Not only enthusiastic about the possibilities of her own research, Emer is excited about the LITHME project as a whole.

“I really like the idea that it’s bringing linguists and technicians together. Now most linguists are technical there’s no real hard and fast cut-off between them. But there are areas of linguistics which are very specialised and which are going to become more and more important on the tech side.

For example until now a lot of spoken dialogue, well a lot of dialogue, natural dialogue between people and machines has been, first of all, text-based and then based on very simple language. If you think about what happens with an Alexa you’re basically just either doing a voice search or, you know, ordering it to do something.

Whereas there are all sorts of factors in true human dialogue. For example, as in my case of breathing, which need to be integrated into the tech. And doing that obviously requires very close collaboration between the linguistic-scientists who are studying these phenomena and the more techy side, the computer scientists really who are designing the tech and exploiting the research for tech. I don’t think it’s a one way street, I think there’s give and take on both sides.”

Emer is also particularly interested in the use of language-learning to help migrants integrate into their new home countries: she is involved with a non-profit organisation in Ireland (Listen Here), where they build systems so that people can talk to machines.

“Part of the idea with this casual talk is that we already use it and we’re planning to use it more in voice enabled agents for migrants learning English. Obviously for other countries it would be for migrants learning the language of a host country.

And obviously you want to be able to organise, you know, filling out a form. A huge part of living in another country is just feeling part of. And there’s a big difference between learning how to have a friendly chat and learning how to, you know, open a bank account. And both are valuable.”

Emer remains optimistic about the future possibilities of human-machine interactions, however she is also cautious about the ethical concerns that would arise from that, and the users’ perceptions of the machine’s capabilities.

“At the moment there’s huge interest in remote learning. Which is kind of what we do with the migrants in speech tech and AI.

However unless the applications are realistic and are doing things that people want to do, that they’re really providing extra rather than just talking you through a form. I think there’s going to be sort of a shift to really sitting down and thinking about where do we need human-like interaction.

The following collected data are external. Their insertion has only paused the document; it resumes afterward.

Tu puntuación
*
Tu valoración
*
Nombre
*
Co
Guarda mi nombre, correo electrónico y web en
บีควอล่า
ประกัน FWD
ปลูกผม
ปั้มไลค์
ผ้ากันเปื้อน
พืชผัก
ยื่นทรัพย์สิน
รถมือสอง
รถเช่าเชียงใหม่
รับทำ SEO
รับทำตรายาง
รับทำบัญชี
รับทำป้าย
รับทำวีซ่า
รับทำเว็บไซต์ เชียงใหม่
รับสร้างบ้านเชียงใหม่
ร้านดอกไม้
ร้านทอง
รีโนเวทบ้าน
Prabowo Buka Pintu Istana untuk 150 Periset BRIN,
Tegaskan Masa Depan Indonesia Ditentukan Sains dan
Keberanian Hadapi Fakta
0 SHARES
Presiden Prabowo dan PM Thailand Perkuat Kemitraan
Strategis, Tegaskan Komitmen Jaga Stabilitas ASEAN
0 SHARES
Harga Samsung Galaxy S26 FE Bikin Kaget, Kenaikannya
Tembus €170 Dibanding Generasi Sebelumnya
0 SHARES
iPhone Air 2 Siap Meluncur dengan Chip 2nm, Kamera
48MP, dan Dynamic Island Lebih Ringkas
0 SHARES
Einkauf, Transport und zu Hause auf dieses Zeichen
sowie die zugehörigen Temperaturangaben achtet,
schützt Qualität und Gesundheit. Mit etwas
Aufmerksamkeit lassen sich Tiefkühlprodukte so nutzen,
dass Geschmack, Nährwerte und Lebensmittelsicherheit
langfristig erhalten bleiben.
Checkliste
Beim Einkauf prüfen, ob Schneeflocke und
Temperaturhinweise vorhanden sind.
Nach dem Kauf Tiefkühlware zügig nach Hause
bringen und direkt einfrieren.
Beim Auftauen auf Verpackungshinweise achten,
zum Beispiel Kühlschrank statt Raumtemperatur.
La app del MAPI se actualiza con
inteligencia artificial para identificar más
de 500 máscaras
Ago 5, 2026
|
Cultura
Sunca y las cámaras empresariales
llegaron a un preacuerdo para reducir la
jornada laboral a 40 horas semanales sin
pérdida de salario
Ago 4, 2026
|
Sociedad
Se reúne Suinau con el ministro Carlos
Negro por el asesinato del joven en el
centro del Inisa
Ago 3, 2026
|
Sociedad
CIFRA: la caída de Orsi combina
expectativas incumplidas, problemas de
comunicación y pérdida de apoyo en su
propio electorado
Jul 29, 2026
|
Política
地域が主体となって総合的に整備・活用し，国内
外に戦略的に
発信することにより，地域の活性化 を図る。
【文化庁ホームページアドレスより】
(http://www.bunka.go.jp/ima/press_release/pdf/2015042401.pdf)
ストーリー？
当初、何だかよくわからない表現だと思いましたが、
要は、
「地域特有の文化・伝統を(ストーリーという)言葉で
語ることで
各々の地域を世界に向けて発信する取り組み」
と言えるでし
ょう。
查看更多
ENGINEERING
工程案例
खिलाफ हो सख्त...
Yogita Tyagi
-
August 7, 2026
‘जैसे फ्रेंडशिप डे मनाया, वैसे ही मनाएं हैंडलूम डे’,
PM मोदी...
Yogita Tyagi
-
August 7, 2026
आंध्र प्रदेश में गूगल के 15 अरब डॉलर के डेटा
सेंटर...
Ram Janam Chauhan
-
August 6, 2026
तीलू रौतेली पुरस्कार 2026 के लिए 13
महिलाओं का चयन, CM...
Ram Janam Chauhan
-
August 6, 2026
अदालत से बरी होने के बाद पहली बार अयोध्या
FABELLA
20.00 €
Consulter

And there are also huge ethical considerations coming up that no one would have dreamed of. For example; if you build something that sounds like a human. People form an opinion on the abilities of that. So this is huge in healthcare where people are building bots that can do very limited tasks. But because they sound human and use natural language people imagine they have human intelligence. So there are a lot of considerations coming up. But the future’s pretty good in the area in general I think!”

Emer Gilmartin will do her STSM in the University of Stockholm and KTH Royal Institute of Technology, Stockholm,
for fifteen days. Her scientific report will be published on the LITHME website after she completes her STSM.

Emer Gilmartin was interviewed by LITHME intern Peadar Faherty.